Socialisme, voici un mot qui ne plaît guère chez les catholiques, qui évoque la menace bolchevique ou le règne de la gabegie d’État depuis la mitterrandie… Le socialisme est immédiatement classé à gauche, même si ce n’est plus à l’extrême-gauche, et l’on peut d’ailleurs légitimement se demander en quoi le Parti Solférinien (PS) mérite encore l’épithète socialiste. Quoi qu’il en soit, comme l’a rappelé Jean-Claude Michéa, à l’origine le socialisme ne se classe pas à gauche – pas plus qu’à droite d’ailleurs – et son apparition précède même celle de la gauche.
Ainsi, au XIXe siècle, on parlait aussi bien voire davantage de socialisme chrétien que de christianisme social, et le christianisme inspira librement et ouvertement – quoique diversement – les premiers inventeurs du socialisme, comme Pierre Leroux et Philippe Buchez – et même du communisme, comme Étienne Cabet qui écrivait : « Personne ne peut se dire chrétien s’il n’est pas communiste » (1).
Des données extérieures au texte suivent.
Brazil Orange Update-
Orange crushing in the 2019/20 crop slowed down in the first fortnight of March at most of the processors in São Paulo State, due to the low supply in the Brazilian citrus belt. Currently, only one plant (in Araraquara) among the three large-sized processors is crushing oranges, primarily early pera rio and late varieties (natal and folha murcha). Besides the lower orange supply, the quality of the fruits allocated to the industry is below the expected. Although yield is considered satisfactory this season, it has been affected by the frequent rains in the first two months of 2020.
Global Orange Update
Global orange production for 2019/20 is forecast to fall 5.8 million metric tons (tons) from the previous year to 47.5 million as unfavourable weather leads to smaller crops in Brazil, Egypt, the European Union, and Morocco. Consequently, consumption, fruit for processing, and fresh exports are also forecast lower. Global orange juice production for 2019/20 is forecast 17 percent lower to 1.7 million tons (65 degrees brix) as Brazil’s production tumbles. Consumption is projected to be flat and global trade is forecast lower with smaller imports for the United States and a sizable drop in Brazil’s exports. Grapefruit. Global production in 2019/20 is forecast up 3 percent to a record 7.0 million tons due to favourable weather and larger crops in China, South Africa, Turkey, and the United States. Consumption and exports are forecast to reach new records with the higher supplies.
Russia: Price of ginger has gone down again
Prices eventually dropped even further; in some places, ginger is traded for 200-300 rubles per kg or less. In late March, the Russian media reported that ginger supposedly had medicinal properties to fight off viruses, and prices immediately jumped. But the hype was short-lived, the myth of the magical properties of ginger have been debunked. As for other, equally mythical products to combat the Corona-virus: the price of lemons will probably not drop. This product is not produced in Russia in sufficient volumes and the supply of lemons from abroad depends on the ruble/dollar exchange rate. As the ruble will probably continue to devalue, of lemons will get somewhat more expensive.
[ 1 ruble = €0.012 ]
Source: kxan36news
Ce n’est qu’avec la mainmise croissante des marxistes sur le socialisme et surtout la récupération des thématiques socialistes par la gauche républicaine et laïque dans la synthèse radicale-socialiste – idéologie de la bourgeoisie voltairienne qui n’aura jamais eu de radical et de socialiste que le nom – que le socialisme sera durablement vissé à l’anticléricalisme et à l’athéisme – et à l’étatisme. Mais une tradition socialiste révolutionnaire, distincte du marxisme comme du jacobinisme, se maintiendra malgré tout – celle, issue notamment de Pierre-Joseph Proudhon, de l’anarchisme, du fédéralisme, du mutualisme, et qui courra jusqu’à nos jours en passant par Jacques Ellul, Bernard Charbonneau ou Ivan Illich pour se renouveler dans l’écosocialisme d’un André Gorz.
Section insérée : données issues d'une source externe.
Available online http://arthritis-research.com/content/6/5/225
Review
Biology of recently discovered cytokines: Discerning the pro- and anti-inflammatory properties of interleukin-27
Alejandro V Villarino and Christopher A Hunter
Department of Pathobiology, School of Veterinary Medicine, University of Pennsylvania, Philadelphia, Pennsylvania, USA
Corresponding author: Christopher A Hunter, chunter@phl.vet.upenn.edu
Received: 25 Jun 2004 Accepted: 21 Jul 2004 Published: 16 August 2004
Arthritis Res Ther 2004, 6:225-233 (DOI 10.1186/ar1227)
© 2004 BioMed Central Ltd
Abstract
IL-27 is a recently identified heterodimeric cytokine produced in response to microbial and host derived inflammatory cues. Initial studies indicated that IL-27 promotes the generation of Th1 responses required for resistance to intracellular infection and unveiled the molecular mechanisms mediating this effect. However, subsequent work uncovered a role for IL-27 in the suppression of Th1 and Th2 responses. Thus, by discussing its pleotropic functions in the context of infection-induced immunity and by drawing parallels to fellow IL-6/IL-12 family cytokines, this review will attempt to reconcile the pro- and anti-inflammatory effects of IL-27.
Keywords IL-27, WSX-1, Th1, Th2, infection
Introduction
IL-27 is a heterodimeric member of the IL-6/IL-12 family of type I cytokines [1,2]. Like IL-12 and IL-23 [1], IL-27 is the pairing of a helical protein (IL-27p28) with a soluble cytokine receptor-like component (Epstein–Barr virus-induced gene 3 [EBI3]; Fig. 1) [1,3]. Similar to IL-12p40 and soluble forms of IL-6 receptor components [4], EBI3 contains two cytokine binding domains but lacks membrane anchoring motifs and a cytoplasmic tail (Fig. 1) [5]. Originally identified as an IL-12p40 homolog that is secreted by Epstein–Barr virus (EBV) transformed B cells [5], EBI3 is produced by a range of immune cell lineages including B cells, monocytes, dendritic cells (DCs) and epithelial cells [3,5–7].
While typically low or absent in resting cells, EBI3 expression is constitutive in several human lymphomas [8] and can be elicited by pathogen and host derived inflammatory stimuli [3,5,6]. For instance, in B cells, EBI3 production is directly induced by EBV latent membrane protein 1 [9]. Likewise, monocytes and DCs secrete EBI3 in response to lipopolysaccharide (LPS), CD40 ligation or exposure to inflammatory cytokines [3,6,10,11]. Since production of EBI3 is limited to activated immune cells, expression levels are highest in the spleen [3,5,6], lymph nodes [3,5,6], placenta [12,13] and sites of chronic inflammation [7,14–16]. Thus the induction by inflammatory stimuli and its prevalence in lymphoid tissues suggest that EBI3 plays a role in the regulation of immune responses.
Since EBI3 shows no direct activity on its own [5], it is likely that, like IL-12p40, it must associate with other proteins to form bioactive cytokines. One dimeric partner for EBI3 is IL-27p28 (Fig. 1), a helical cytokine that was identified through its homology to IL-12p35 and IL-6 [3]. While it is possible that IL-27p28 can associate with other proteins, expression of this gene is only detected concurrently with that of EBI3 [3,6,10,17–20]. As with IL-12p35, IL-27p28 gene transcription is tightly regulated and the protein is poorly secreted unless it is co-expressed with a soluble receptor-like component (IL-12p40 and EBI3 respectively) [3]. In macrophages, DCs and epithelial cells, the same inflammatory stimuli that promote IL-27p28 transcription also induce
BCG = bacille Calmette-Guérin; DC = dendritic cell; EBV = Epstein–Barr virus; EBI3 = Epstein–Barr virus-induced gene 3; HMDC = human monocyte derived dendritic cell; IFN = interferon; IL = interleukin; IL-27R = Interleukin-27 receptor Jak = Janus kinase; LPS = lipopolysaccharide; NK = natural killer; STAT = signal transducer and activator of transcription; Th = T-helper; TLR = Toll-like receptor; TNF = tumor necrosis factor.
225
Mais il a existé également une tradition socialiste, si ce n’est « de droite », du moins conservatrice et contre-révolutionnaire avec les catholiques sociaux comme Frédéric Ozanam, Albert de Mun, René de La Tour du Pin, le Père Antoine Chevrier ou encore Léon Harmel, tradition qui préfigurera un socialisme national et même royal – du Cercle Proudhon d’Edouard Berth (2) avant la Première Guerre mondiale au Lys Rouge, Mouvement socialiste monarchique de Jean-Marc Bourquin après la Seconde Guerre mondiale, qui inspirera le royalisme « de gauche » de la Nouvelle Action Royaliste de Bertrand Renouvin.
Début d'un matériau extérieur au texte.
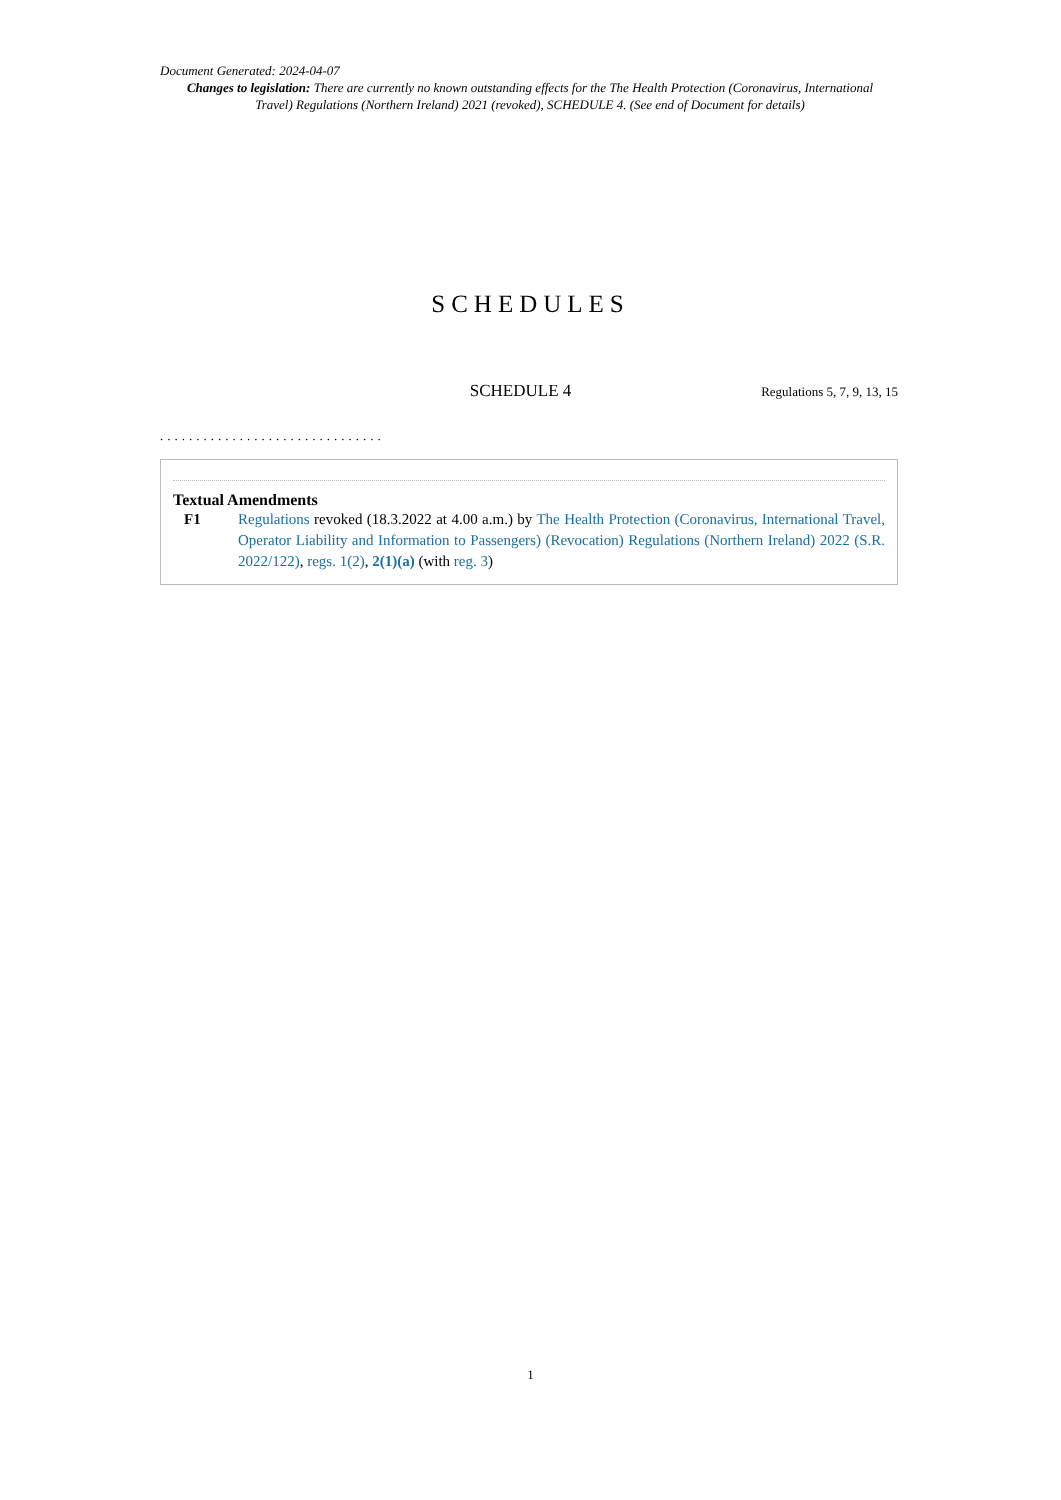Document Generated: 2024-04-07
Changes to legislation: There are currently no known outstanding effects for the The Health Protection (Coronavirus, International Travel) Regulations (Northern Ireland) 2021 (revoked), SCHEDULE 4. (See end of Document for details)
SCHEDULES
SCHEDULE 4
Regulations 5, 7, 9, 13, 15
...............................
Textual Amendments
F1 Regulations revoked (18.3.2022 at 4.00 a.m.) by The Health Protection (Coronavirus, International Travel, Operator Liability and Information to Passengers) (Revocation) Regulations (Northern Ireland) 2022 (S.R. 2022/122), regs. 1(2), 2(1)(a) (with reg. 3)
1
Face à un Parti Sociétaliste qui avec l’ensemble de « la gauche se résume désormais à l’aile réformiste du parti libéral » (3), à nous de retrouver la fécondité des socialismes originels, fédéralistes, mutualistes, chrétiens, et de réunir cette diversité dans un « écosocialisme chrétien » dont Laudato si’ pourrait être le manifeste (4).
Falk van Gaver
(1) Étienne Cabet, Le vrai christianisme suivant Jésus-Christ, 2ème éd., 1847.
(2) Les Cahiers du Cercle Proudhon, Kontre-Kulture, 2014.
(3) Thibault Isabel, « Socialisme ? », Krisis N. 42, décembre 2015.
(4) Pierre Madelin, « L’encyclique Laudato si’ lue par un écologiste radical », Limite, 14 janvier 2016.